SUPPLIED RECORDS >>

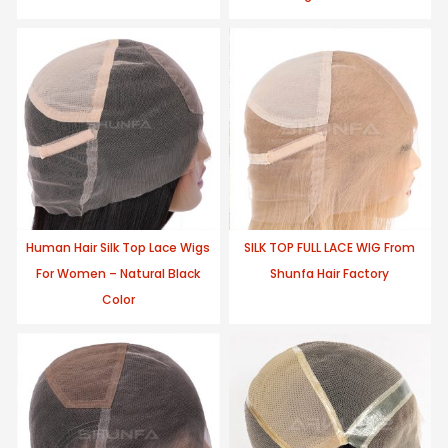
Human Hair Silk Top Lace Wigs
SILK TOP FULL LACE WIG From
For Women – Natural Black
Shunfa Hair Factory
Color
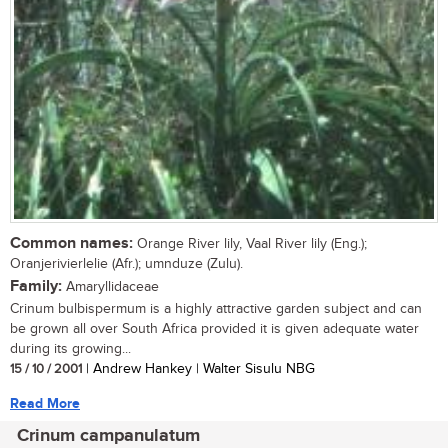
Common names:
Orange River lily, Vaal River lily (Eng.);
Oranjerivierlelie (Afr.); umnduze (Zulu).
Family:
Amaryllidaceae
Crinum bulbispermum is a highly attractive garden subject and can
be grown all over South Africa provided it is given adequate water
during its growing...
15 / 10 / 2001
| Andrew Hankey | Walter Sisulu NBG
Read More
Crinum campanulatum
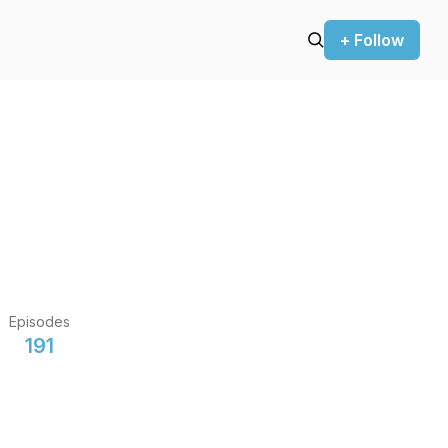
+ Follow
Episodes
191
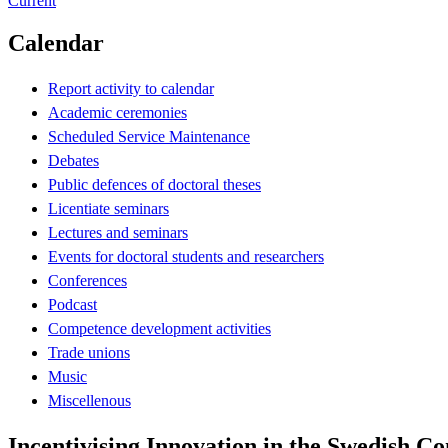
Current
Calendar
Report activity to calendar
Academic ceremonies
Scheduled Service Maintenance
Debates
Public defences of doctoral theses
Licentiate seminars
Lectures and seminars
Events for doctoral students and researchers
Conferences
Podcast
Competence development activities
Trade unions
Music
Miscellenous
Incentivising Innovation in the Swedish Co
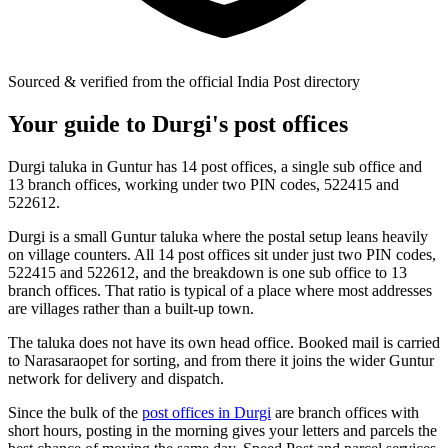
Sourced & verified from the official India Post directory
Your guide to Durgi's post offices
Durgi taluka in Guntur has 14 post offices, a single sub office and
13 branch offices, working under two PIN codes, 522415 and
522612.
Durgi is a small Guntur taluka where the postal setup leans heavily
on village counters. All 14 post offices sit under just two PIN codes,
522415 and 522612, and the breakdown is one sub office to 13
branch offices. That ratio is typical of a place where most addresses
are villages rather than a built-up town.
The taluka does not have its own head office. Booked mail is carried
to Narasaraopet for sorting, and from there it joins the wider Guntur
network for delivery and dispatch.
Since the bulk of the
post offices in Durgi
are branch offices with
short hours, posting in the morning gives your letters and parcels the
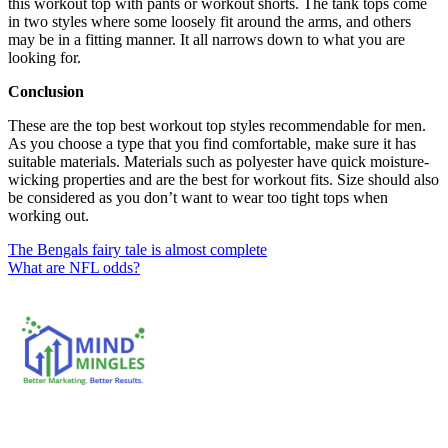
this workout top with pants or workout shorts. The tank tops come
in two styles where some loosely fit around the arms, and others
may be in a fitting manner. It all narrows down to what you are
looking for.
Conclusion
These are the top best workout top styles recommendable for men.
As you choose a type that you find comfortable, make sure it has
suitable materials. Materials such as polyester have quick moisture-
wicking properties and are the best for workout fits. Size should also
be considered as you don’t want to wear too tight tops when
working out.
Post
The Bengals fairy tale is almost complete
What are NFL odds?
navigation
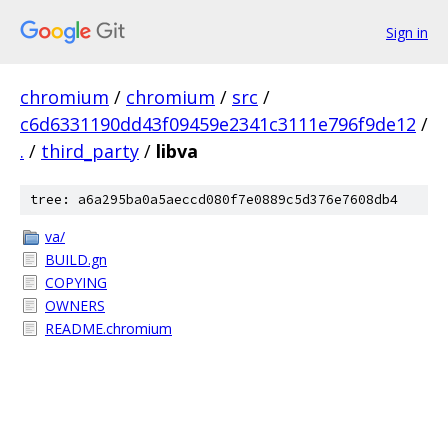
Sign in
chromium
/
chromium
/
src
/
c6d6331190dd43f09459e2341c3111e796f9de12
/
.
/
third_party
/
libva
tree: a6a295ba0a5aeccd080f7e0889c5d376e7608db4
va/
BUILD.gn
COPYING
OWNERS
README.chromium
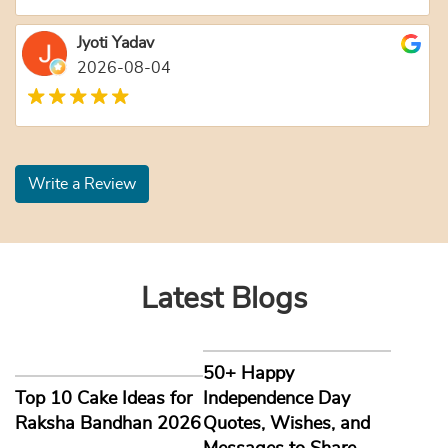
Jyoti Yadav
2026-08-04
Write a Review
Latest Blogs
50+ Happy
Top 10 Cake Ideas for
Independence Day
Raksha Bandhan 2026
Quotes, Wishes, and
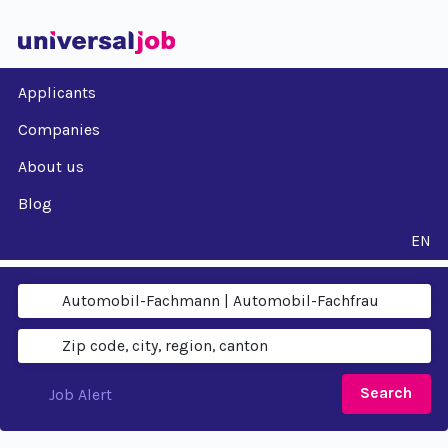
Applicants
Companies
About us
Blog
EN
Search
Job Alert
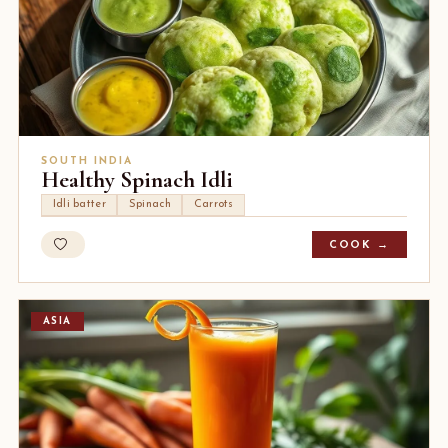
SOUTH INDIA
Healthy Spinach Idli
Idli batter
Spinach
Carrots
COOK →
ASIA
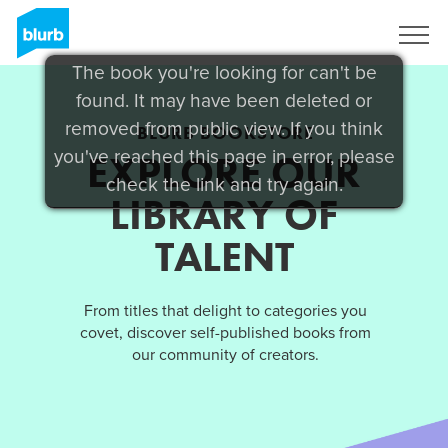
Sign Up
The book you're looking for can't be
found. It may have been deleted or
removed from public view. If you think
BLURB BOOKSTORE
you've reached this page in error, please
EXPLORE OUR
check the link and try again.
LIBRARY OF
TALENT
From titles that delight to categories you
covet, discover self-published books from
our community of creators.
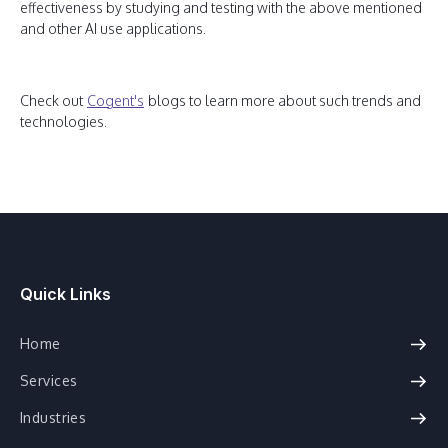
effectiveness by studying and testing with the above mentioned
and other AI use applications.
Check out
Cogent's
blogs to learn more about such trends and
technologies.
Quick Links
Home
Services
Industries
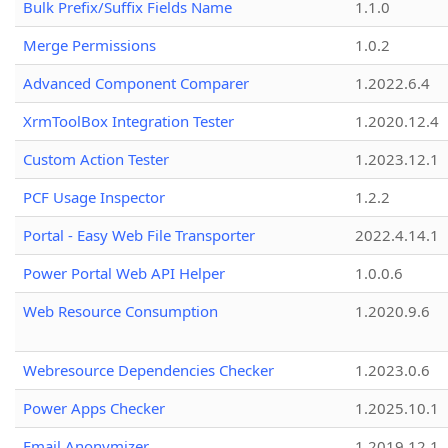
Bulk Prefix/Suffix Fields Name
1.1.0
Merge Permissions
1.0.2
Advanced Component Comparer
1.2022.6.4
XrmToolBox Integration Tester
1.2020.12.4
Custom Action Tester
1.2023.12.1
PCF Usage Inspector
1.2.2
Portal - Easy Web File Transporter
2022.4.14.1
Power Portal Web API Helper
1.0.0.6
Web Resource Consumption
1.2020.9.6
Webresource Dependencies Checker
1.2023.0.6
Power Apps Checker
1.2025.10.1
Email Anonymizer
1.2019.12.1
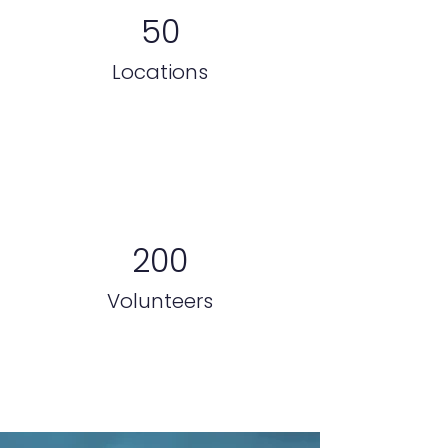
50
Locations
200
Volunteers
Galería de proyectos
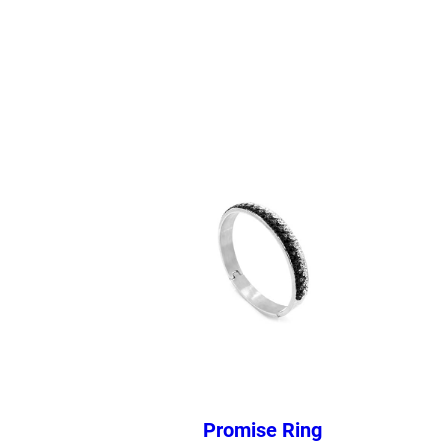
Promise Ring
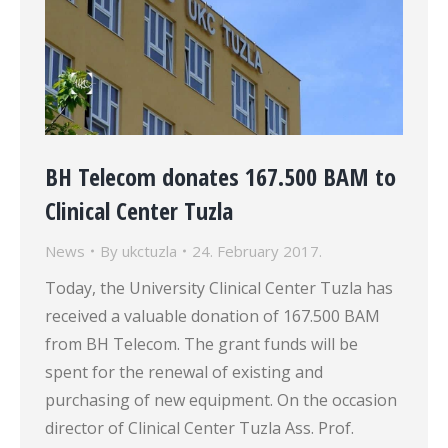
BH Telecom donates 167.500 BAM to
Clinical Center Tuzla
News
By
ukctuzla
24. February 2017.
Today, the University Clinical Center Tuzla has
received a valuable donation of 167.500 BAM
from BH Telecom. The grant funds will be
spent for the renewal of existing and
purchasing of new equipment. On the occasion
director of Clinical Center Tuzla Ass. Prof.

* * *

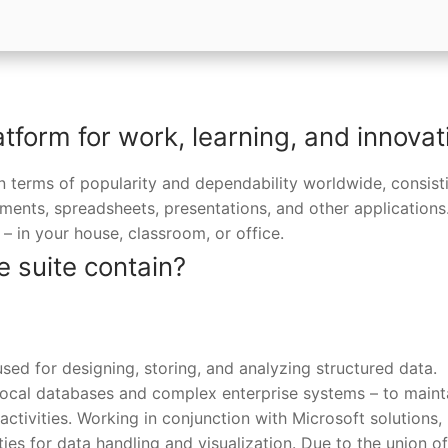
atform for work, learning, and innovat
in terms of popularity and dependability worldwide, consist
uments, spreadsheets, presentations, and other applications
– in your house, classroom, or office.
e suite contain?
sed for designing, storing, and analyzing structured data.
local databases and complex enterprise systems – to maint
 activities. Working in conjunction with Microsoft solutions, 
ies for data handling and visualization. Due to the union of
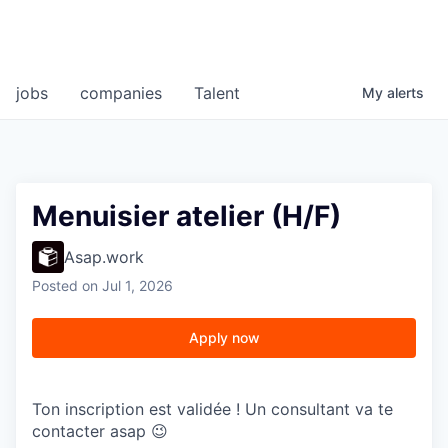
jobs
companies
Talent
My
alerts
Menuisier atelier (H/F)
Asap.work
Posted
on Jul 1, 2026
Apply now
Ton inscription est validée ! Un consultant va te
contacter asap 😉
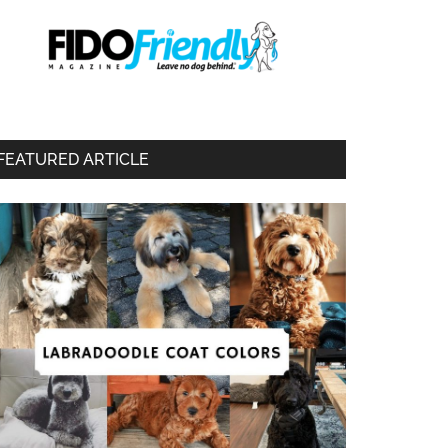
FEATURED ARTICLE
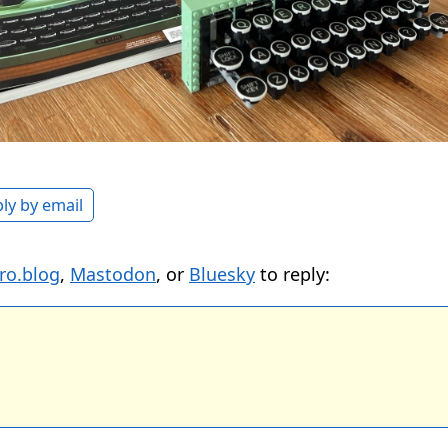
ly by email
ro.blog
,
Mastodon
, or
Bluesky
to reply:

PROBLEM STATEMENT >> Reproduce, word for word, every line in the records from the one containing "BH Telecom donates 167.500 BAM to" down to the one containing "purchasing of new equipment. On the occasion". Include both of those lines.

ANSWER FOR THE TASK >>
BH Telecom donates 167.500 BAM to
Clinical Center Tuzla
News
By
ukctuzla
24. February 2017.
Today, the University Clinical Center Tuzla has
received a valuable donation of 167.500 BAM
from BH Telecom. The grant funds will be
spent for the renewal of existing and
purchasing of new equipment. On the occasion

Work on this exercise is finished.